What you should do => From the data that follows, print exactly the lines starting at the one containing "vfov_deg: 49.7" and ending at the one containing "focal_mm: 4"; include both of them and nothing more.

Data to use =>
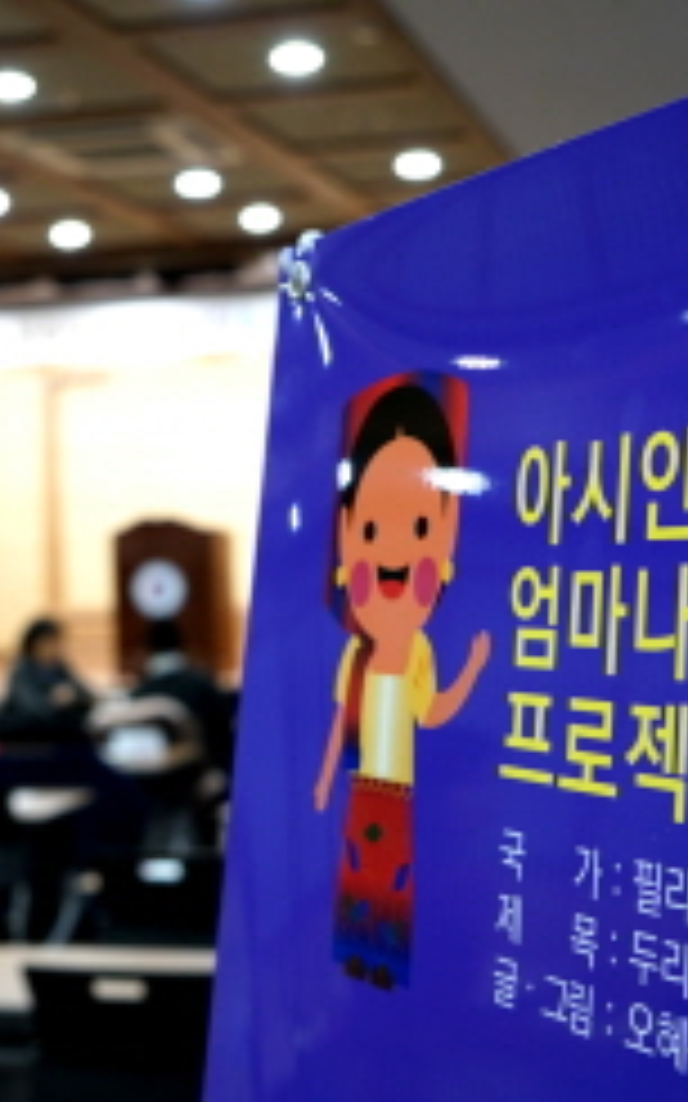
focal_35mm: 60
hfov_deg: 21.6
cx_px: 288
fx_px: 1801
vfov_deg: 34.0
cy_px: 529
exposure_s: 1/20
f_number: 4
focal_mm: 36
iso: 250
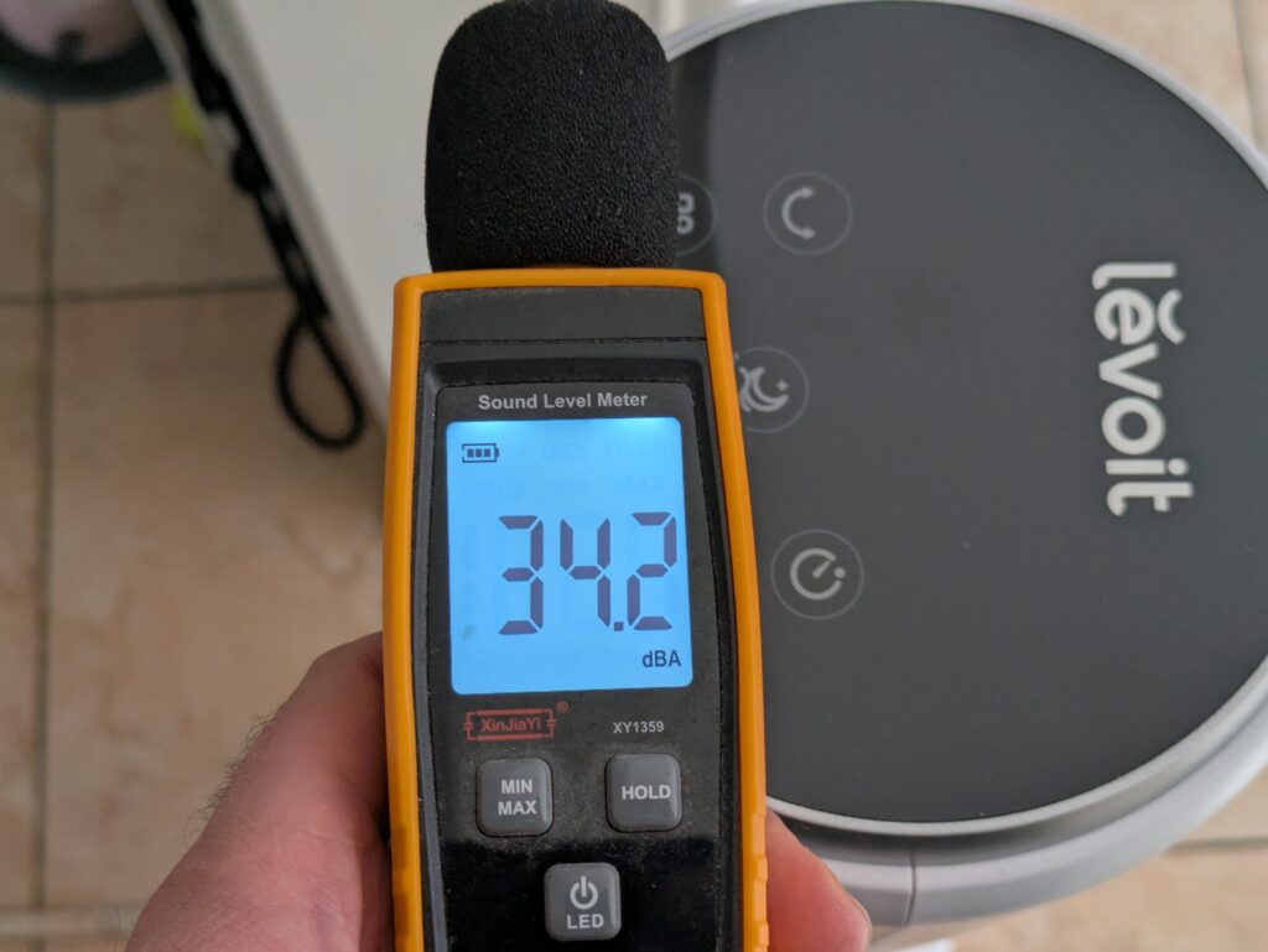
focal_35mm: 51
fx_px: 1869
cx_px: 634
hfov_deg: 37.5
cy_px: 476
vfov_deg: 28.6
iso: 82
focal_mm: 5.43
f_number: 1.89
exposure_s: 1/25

--

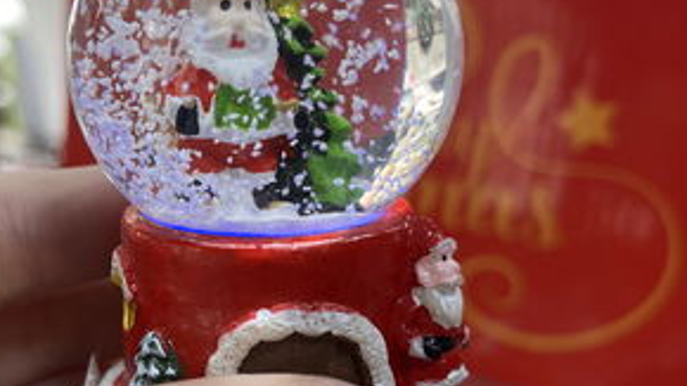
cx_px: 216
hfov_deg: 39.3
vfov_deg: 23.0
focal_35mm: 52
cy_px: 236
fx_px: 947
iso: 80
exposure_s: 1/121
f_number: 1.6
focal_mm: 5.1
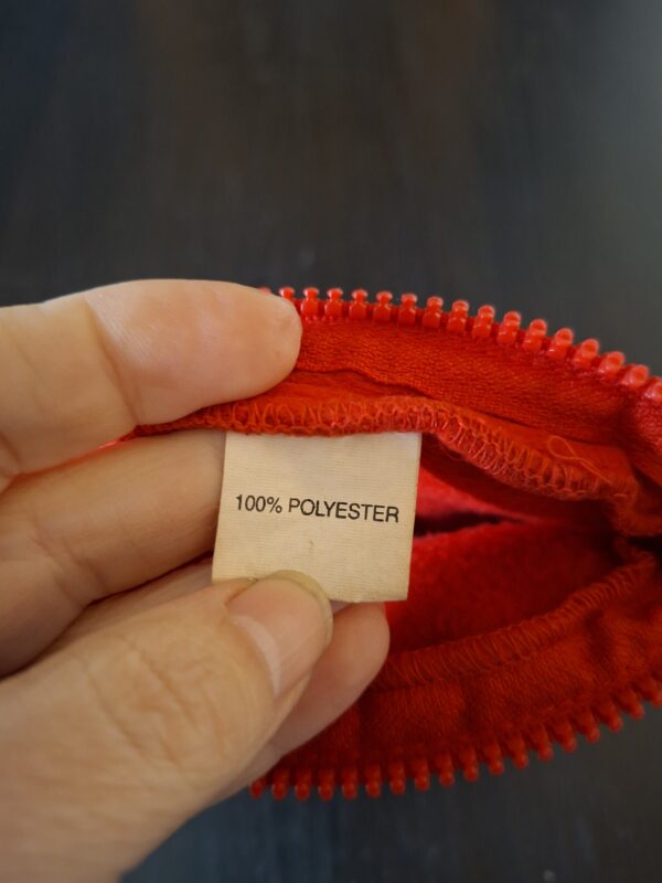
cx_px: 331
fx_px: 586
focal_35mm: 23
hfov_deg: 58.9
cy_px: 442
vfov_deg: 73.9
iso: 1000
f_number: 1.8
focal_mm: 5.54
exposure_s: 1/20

--

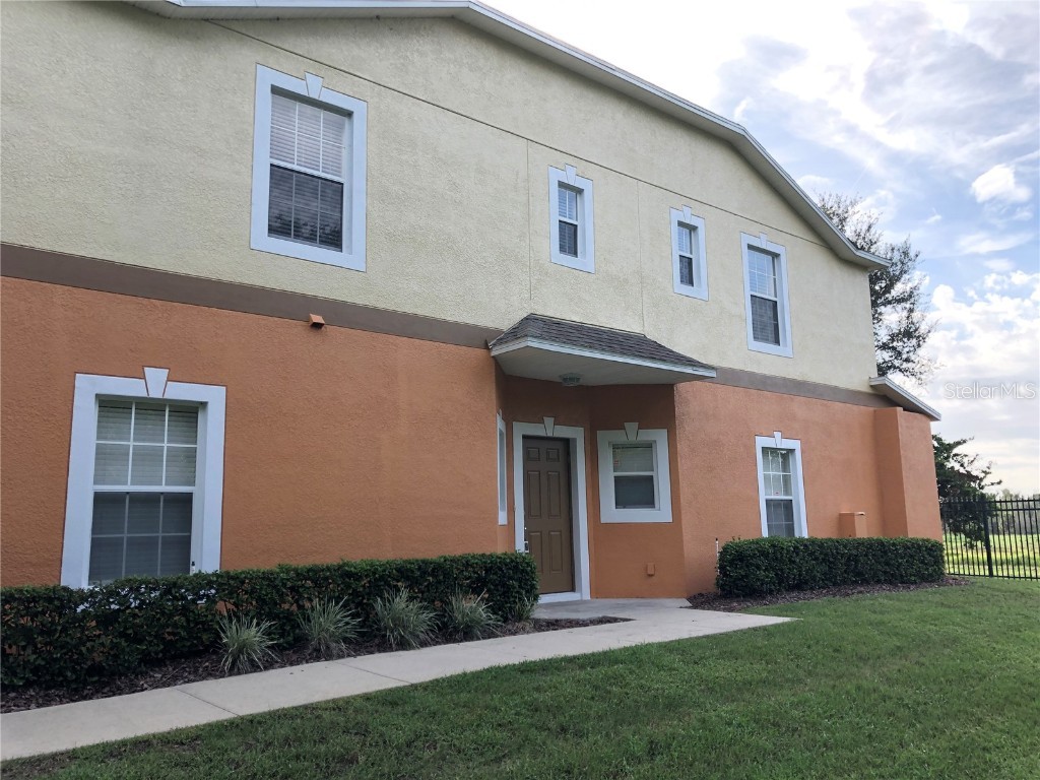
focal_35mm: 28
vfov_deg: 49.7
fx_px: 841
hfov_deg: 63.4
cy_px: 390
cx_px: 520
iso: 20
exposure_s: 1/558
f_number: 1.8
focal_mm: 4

Result for this exercise =>
vfov_deg: 49.7
fx_px: 841
hfov_deg: 63.4
cy_px: 390
cx_px: 520
iso: 20
exposure_s: 1/558
f_number: 1.8
focal_mm: 4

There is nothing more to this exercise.